= What to do =
Please repeat every record exactly, leaving out any pictures.

= Source data =

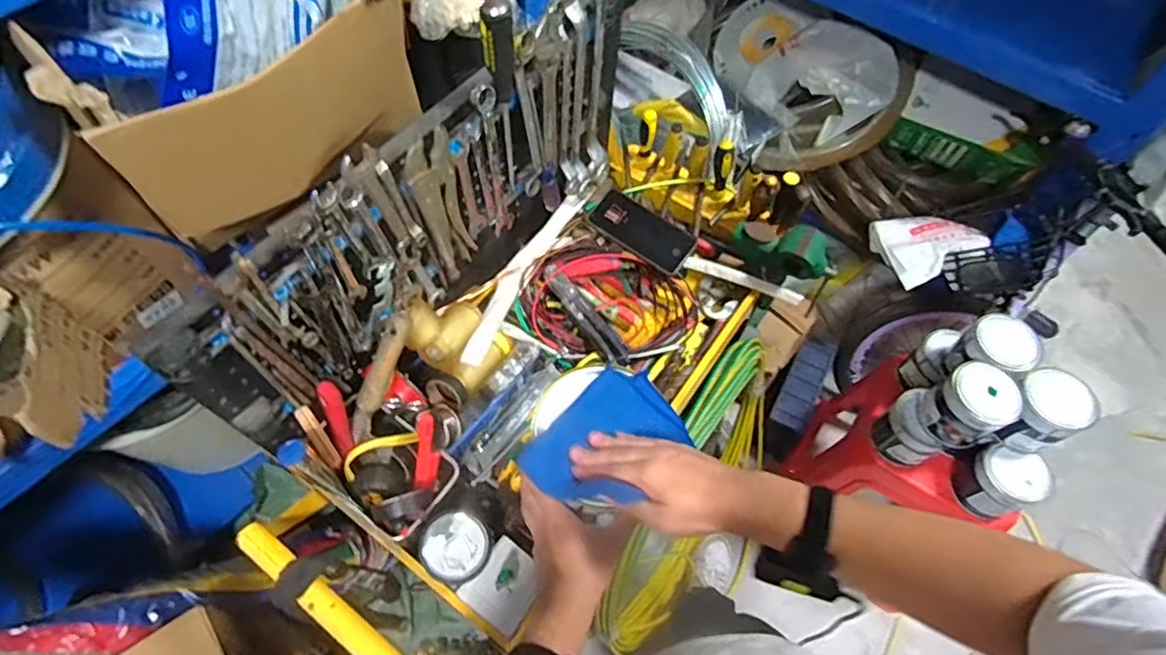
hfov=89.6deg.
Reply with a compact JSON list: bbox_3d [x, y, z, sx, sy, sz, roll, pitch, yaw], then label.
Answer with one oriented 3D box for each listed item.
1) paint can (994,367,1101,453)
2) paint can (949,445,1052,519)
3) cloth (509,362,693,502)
[{"bbox_3d":[0.727,0.134,0.931,0.103,0.096,0.106,1,60,-2],"label":"paint can"},{"bbox_3d":[0.697,0.253,0.981,0.090,0.113,0.105,-19,62,-13],"label":"paint can"},{"bbox_3d":[0.024,0.114,0.592,0.160,0.015,0.107,-35,67,-20],"label":"cloth"}]

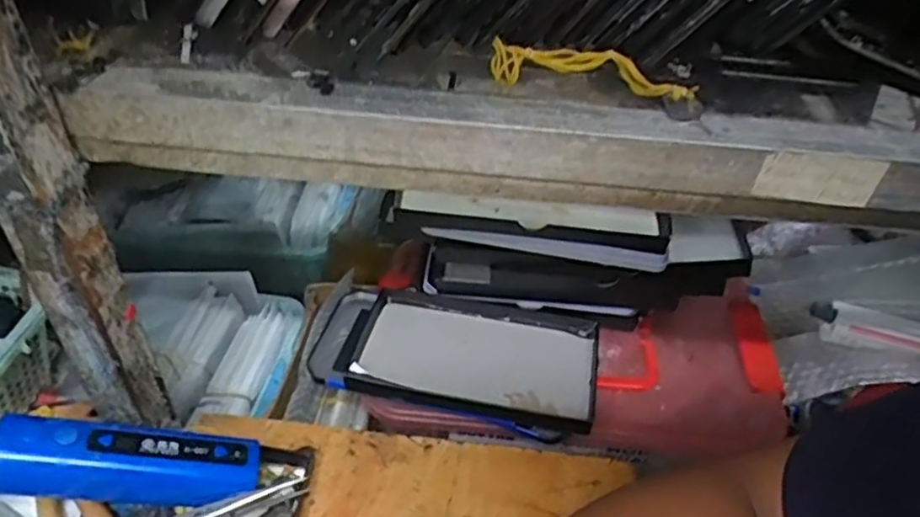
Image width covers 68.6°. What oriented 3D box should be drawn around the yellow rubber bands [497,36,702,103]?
[{"bbox_3d":[0.059,-0.086,0.305,0.089,0.016,0.025,12,42,10],"label":"yellow rubber bands"}]

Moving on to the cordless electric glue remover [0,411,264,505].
[{"bbox_3d":[-0.215,0.104,0.354,0.210,0.030,0.037,11,36,-20],"label":"cordless electric glue remover"}]

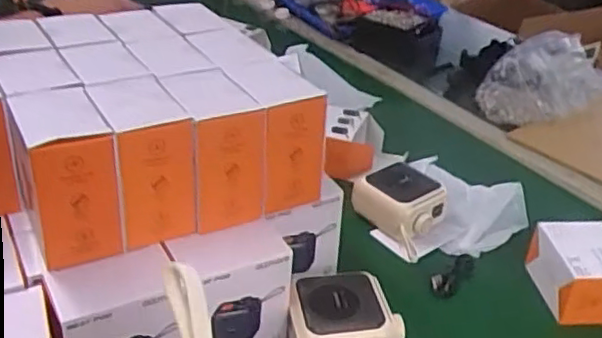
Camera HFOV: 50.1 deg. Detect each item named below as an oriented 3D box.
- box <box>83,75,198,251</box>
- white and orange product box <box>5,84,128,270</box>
[{"bbox_3d":[-0.140,-0.010,0.561,0.063,0.106,0.105,-14,34,-27],"label":"box"},{"bbox_3d":[-0.196,0.004,0.534,0.065,0.112,0.102,-16,35,-29],"label":"white and orange product box"}]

= The completed task =
hfov=89.6deg.
Reply with a compact JSON list: bbox_3d [x, y, z, sx, sy, sz, roll, pitch, yaw], then label.
Answer with one oriented 3D box for each listed item.
1) paint can (994,367,1101,453)
2) paint can (949,445,1052,519)
3) cloth (509,362,693,502)
[{"bbox_3d":[0.727,0.134,0.931,0.103,0.096,0.106,1,60,-2],"label":"paint can"},{"bbox_3d":[0.697,0.253,0.981,0.090,0.113,0.105,-19,62,-13],"label":"paint can"},{"bbox_3d":[0.024,0.114,0.592,0.160,0.015,0.107,-35,67,-20],"label":"cloth"}]

Image width covers 68.6°. What oriented 3D box should be drawn around the yellow rubber bands [497,36,702,103]?
[{"bbox_3d":[0.059,-0.086,0.305,0.089,0.016,0.025,12,42,10],"label":"yellow rubber bands"}]

Moving on to the cordless electric glue remover [0,411,264,505].
[{"bbox_3d":[-0.215,0.104,0.354,0.210,0.030,0.037,11,36,-20],"label":"cordless electric glue remover"}]

Camera HFOV: 50.1 deg. Detect each item named below as an oriented 3D box.
- box <box>83,75,198,251</box>
- white and orange product box <box>5,84,128,270</box>
[{"bbox_3d":[-0.140,-0.010,0.561,0.063,0.106,0.105,-14,34,-27],"label":"box"},{"bbox_3d":[-0.196,0.004,0.534,0.065,0.112,0.102,-16,35,-29],"label":"white and orange product box"}]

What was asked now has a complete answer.